For about 15 hours Saturday, film crews set up shop on McKeldin Mall to shoot a scene from the forthcoming National Treasure II: Book of Secrets, the sequel to the 2004 treasure-hunt-come-full-length-suspense starring Cage.
An open casting call mid-March hired 165 extras, mostly university students, for the scene that will beam the university to the silver screen when the movie is released late this year. And the possibility of catching a glimpse of the film’s lead actor reeled in a different crowd of about 200 gawkers who dared battle the day’s near-freezing temperatures and gusts of wind.
“I want to be impregnated by Nicholas Cage!” said Matt Tinsworth, a junior economics major. “He is my God.”
Rumors rippled through the crowd that some people drove from Philadelphia hoping to catch a glimpse of the actor who won the Academy Award for leading role in 1995’s Leaving Las Vegas. But Cage was only by a reporter spotted pacing about, eyes focused forward, not glancing toward the crowd.
Meanwhile, production crew members barked commands at the crowds loitering in the area.
The extras, who were there from about 5 a.m. to 8 p.m., were ordered to loiter, play football or skateboard as background activity. The scene centered around a conversation between the film’s main characters after they visit a linguistics professor at the university.
“No talking!” a production assistant yelled. “No flash photography! Turn off your cell phones!”
Cage, Diane Kruger (Troy), Jon Voight (Mission: Impossible, Deliverance, Runaway Train) and Justin Bartha (Failure to Launch, Gigli) were some of the film’s stars on the campus Saturday. Helen Mirren (The Queen) was not. In the film, Cage plays a treasure hunter looking to unveil the truth behind the assassination of Abraham Lincoln.
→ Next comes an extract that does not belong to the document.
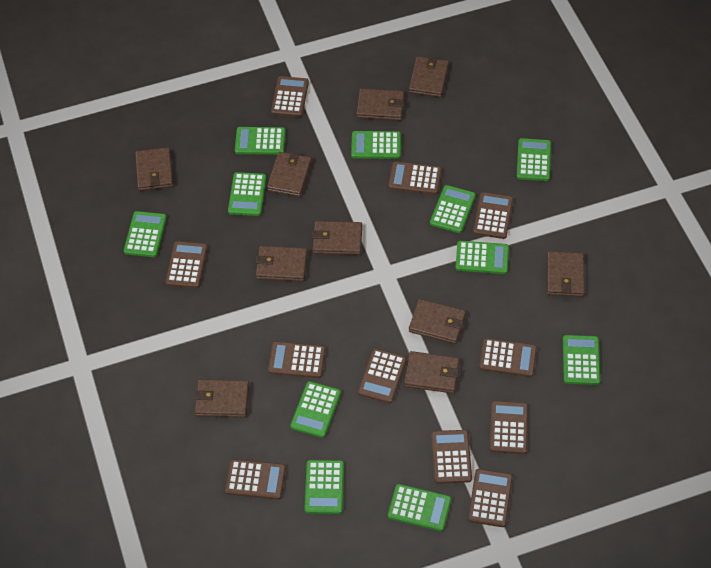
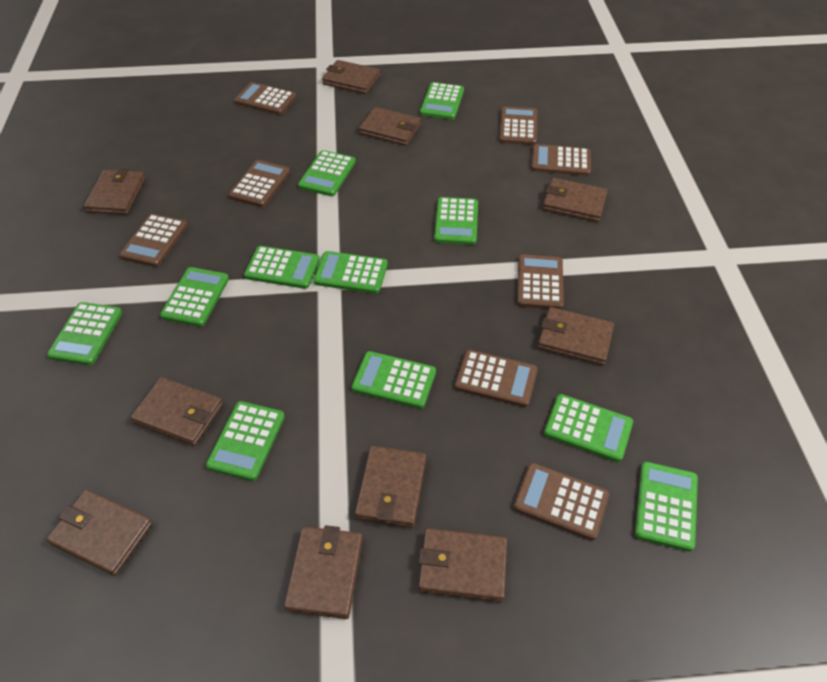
brown calculator: [165,241,208,288] [225,459,286,500] [268,341,326,378] [271,76,309,117] [358,348,407,403] [388,161,442,195] [431,430,472,484] [468,469,513,527] [473,192,513,239] [479,338,537,377] [490,401,528,454] = 11 -> [119,214,187,267] [229,160,290,207] [234,82,297,115] [455,350,538,407] [499,107,537,145] [514,463,610,540] [517,255,564,309] [531,144,591,176] = 8

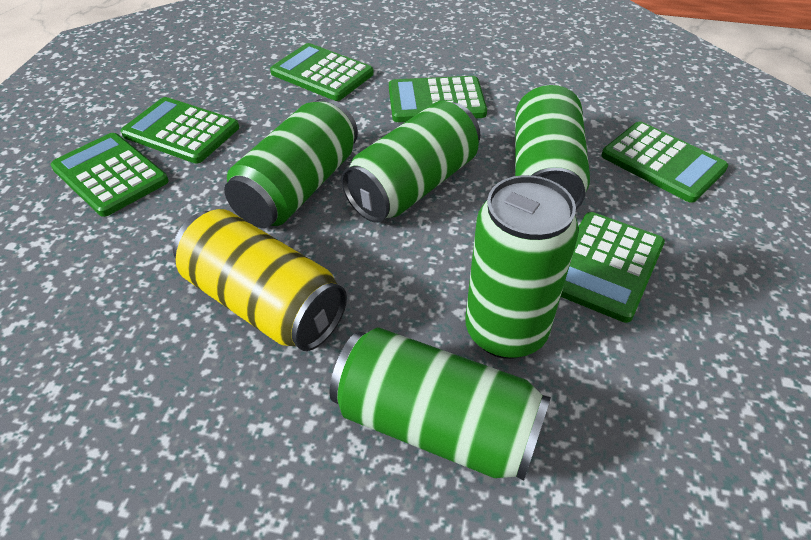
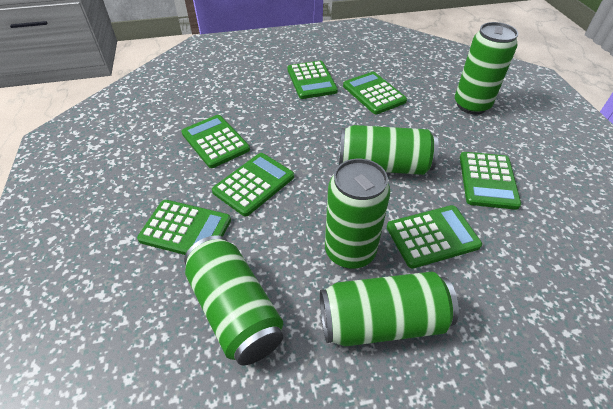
green calculator: [50,133,169,217] [121,97,239,163] [270,43,374,101] [389,76,487,122] [561,212,665,323] [601,122,728,203] = 6 -> [137,200,231,255] [181,115,250,168] [212,153,294,216] [287,61,338,99] [343,72,407,114] [387,205,482,269] [460,152,521,210] = 7
yellow can: [173,209,347,351] = 1 -> none = 0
And although Cage was hard to get, some managed a picture with some of the other stars. Tinsworth was one of the lucky ones.
“Voight’s a nice guy,” Tinsworth said after a picture on the mall with the Academy Award-winning actor and father of Angelina Jolie.
Michael Singer, the film’s publicist, admitted the production’s first choice for the scene was the University of Virginia. But he said the script was changed so the university will portray itself and won’t be a stand-in for another school.
“It’s an extraordinarily beautiful, picturesque campus,” Singer said.
Yet the setting posed some difficulties because of temperatures dipping to the mid-30s and an overnight dusting of snow before the filming of a scene that was written to take place on a warm, sunny spring day.
Lauren Ford, a freshman government and politics major, said she and other extras were required to dress lightly to fit the scene, despite the actual weather.
“It was pretty cold, but it was so much fun,” Ford said.